Problems and tasks:
1. In the forum thread on matching a ground image to an affine layer, what function call does the poster propose applying to a single image?
2. Do these statements agree with the forum thread on matching a ground image to an affine layer? (a) The poster thinks the kaiser knuckle example can be done with a single image. (b) DC says he generally avoids scripting. (c) The poster says the rocket viper effect requires prerendered frames. For each, answer yes or no and quote the deciding words.
3. Resume the forum thread on matching a ground image to an affine layer, picking up after its final post.

I was hoping there was a way where you draw one image and can handle the transformation thru code.
You can - but by the time you work the math and get it all set up, you could have already used the sprite frame technique and moved on. I'm the biggest script advocate in this community, but even I have to draw a line at adding complexity for its own sake.

DC
 
@Kratus @oldyz - Thanks for testing it out and the examples! So I thought it through and I'm certain it's possible just applying changedrawmethod(NULL, "scalex") to a single image. I mentioned before I tried scrolling and stretching but it would never be perfectly in sync with the affine layer. That's wrong. After thinking about how they could draw the frames in the Toy Story example, I realised you could get a perfect match to the ground with a single image. Just take an image that already has angle in it, adjust its starting position so that it matches the ground affine layer's angle at that position, then adjust horizontal scrolling speed and xstretch and you will eventually get a perfect match to the affine layer from any angle. It's inevitable. It won't let you do what's being done in rocket viper obviously (you need prerendered frames for that), but the kaiser knuckle example is totally doable.

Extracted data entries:
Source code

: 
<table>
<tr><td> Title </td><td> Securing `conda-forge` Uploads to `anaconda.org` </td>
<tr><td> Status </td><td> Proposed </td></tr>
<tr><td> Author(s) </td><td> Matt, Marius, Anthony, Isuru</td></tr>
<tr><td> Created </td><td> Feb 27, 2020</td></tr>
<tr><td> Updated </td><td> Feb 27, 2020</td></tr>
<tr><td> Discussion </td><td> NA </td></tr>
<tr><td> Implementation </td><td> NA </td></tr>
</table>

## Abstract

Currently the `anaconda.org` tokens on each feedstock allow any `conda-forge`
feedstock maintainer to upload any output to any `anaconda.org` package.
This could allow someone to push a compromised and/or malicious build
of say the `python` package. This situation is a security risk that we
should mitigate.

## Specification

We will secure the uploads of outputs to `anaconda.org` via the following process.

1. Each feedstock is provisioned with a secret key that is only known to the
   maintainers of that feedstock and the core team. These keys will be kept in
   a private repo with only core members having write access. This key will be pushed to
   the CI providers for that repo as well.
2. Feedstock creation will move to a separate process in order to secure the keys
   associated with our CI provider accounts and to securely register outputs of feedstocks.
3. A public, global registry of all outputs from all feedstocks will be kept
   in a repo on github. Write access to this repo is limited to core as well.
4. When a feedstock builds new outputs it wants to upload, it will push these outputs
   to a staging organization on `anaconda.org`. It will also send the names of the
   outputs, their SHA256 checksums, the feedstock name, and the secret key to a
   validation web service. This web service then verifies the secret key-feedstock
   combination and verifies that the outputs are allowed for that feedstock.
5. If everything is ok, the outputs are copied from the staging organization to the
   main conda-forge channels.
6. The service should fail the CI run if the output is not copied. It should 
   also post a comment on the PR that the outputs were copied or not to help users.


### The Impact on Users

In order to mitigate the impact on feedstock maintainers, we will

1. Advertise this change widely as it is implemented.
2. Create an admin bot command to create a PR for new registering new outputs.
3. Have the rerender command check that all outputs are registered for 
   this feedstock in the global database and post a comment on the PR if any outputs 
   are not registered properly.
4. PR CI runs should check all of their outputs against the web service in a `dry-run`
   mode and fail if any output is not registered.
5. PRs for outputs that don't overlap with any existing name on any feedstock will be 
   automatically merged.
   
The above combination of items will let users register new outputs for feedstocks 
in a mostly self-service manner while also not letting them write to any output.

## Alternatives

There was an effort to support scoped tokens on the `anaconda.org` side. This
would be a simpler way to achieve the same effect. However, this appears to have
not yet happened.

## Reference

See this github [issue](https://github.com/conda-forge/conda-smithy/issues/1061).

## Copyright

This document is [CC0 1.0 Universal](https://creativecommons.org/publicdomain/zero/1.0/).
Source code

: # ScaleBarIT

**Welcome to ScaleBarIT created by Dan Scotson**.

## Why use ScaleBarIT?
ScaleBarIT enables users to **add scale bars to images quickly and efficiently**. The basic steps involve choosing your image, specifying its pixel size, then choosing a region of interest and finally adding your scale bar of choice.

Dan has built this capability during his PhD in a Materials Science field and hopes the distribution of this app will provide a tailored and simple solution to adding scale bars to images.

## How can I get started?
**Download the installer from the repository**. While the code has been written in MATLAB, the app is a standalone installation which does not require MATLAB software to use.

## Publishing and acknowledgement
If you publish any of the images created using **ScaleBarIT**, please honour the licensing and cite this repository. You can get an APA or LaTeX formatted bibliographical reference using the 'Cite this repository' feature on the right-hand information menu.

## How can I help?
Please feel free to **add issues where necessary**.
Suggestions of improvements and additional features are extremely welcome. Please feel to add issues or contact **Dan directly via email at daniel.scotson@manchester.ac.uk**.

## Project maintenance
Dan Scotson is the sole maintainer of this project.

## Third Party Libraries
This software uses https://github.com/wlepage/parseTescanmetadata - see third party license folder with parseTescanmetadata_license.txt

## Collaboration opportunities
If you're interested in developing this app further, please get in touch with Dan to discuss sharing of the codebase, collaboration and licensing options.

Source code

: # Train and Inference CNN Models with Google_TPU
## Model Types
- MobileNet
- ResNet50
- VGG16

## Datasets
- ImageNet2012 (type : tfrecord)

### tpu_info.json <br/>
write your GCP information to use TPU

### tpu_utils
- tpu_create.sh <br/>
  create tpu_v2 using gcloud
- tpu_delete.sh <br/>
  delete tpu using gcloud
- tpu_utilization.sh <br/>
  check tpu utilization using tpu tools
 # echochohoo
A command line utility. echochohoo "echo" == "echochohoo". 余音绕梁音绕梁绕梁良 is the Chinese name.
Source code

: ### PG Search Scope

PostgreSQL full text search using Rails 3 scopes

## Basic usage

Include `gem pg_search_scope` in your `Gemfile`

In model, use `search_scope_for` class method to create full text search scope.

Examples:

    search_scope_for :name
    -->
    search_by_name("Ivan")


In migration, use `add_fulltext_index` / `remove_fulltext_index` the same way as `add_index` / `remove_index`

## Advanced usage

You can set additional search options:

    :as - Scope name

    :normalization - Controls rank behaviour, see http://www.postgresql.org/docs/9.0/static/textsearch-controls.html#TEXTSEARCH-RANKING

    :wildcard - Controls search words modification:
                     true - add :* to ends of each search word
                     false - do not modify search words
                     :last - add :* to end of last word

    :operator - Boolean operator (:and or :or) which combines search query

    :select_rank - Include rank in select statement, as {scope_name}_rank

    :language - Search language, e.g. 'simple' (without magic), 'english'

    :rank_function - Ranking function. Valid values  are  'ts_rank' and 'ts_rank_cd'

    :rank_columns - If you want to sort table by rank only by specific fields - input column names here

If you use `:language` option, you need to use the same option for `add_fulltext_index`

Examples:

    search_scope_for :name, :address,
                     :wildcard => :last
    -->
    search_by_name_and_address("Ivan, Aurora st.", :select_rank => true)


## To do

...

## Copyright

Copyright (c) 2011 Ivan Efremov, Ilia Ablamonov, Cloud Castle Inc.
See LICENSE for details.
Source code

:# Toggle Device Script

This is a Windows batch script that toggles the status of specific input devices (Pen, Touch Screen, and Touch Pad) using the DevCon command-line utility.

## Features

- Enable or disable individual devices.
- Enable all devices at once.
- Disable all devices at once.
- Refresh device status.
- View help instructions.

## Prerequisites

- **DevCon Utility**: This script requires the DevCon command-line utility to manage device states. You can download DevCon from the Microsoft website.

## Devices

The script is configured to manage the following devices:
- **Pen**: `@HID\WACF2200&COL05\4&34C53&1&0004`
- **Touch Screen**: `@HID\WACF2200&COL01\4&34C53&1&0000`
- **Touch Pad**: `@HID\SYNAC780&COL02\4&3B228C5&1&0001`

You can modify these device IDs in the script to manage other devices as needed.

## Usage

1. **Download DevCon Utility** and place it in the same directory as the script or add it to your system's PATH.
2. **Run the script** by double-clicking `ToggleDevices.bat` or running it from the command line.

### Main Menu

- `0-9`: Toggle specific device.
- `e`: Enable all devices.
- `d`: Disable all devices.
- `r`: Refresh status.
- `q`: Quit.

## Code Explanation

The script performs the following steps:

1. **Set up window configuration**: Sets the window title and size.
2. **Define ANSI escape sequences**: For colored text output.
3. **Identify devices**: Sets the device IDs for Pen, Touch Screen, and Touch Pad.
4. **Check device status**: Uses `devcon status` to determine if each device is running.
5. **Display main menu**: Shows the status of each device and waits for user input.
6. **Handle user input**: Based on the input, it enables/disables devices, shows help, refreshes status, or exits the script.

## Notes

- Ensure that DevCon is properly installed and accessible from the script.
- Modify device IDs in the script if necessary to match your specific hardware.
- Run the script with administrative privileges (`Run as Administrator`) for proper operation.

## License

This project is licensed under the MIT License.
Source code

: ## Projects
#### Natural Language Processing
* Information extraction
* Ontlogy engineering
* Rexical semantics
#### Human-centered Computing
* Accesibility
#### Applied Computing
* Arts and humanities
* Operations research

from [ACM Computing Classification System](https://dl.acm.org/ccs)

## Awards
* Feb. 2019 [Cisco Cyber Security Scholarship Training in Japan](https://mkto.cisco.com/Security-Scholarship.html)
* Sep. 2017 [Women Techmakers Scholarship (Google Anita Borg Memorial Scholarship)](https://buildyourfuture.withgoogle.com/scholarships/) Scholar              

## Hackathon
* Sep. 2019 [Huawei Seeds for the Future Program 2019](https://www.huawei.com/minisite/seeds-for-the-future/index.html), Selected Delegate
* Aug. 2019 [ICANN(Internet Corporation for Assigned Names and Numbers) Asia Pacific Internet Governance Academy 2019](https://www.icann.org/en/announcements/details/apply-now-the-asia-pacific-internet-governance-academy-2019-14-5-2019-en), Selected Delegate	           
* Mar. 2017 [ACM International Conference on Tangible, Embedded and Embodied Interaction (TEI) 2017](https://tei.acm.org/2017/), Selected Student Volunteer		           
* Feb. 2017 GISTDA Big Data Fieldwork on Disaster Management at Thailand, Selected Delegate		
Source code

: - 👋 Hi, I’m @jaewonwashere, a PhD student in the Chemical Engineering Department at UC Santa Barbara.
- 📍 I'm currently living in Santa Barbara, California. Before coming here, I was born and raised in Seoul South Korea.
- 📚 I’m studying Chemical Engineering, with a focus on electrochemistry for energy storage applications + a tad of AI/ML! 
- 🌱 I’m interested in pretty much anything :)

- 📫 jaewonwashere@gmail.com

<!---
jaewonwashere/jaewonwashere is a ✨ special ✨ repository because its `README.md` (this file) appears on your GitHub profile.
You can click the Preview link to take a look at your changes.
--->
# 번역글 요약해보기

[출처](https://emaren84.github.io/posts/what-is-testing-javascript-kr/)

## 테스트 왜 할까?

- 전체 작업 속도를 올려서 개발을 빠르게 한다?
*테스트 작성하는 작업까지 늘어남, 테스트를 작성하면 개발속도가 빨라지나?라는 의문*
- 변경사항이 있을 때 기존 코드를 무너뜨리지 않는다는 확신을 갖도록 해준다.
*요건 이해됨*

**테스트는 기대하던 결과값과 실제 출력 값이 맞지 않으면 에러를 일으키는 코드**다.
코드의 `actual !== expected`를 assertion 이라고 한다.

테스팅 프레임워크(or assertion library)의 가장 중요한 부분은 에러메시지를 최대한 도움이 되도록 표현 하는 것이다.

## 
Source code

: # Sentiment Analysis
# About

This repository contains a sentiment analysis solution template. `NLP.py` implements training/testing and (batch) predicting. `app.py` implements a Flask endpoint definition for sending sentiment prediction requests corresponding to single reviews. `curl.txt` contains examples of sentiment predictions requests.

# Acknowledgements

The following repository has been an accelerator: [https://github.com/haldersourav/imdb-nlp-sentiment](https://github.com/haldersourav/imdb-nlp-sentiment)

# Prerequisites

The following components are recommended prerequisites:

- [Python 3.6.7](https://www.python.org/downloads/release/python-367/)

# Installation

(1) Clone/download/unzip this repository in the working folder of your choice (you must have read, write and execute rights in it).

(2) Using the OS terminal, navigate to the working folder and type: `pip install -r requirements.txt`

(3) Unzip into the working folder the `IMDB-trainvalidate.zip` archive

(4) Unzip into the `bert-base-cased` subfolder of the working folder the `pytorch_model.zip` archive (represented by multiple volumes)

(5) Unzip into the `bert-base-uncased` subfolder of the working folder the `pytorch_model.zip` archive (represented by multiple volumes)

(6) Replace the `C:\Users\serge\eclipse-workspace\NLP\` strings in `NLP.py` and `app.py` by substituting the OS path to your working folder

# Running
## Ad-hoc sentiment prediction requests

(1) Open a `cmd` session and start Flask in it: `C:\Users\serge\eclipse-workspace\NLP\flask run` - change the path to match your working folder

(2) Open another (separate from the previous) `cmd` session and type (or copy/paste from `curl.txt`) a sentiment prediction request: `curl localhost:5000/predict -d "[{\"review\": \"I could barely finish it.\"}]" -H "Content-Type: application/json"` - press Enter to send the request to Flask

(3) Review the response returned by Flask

Answers to the problems:
1. changedrawmethod(NULL, "scalex")

2.
(a) Yes: "the kaiser knuckle example is totally doable."
(b) No: "I'm the biggest script advocate in this community"
(c) Yes: "(you need prerendered frames for that)"

3.
The cons of the scalex (stretch) approach is that your image will get horribly large pixels after not a lot of stretch. In contrast, the toy story animation frames solution does not have that issue, but it's much more time consuming to implement.
 
If you are bound and determined to do that @ipkevin, it's easy enough to solve the overstretch issue. All you need is a sanity check on X Pos or the stretch calculation. Either way, you just stop the stretching at a finite point. Also, you still need two sprites, not one. No amount of code can make an object draw in two Z axis positions at once, so you need a second wall sprite for the portion of wall that passes in front of the play field objects.

DC
 
@DCurrent, yup the front wall sprite is necessary for a kaiser knuckle situation, good point. Agreed on limiting the stretch, though depending on the 'depth' of the wall or door, it needs to keep stretching for quite a bit before it can stop, else it will stop transforming before the ground does, ie, it'll fall out of sync. (My use case includes walls that may extend deep into the background, not just doors like kaiser knuckle)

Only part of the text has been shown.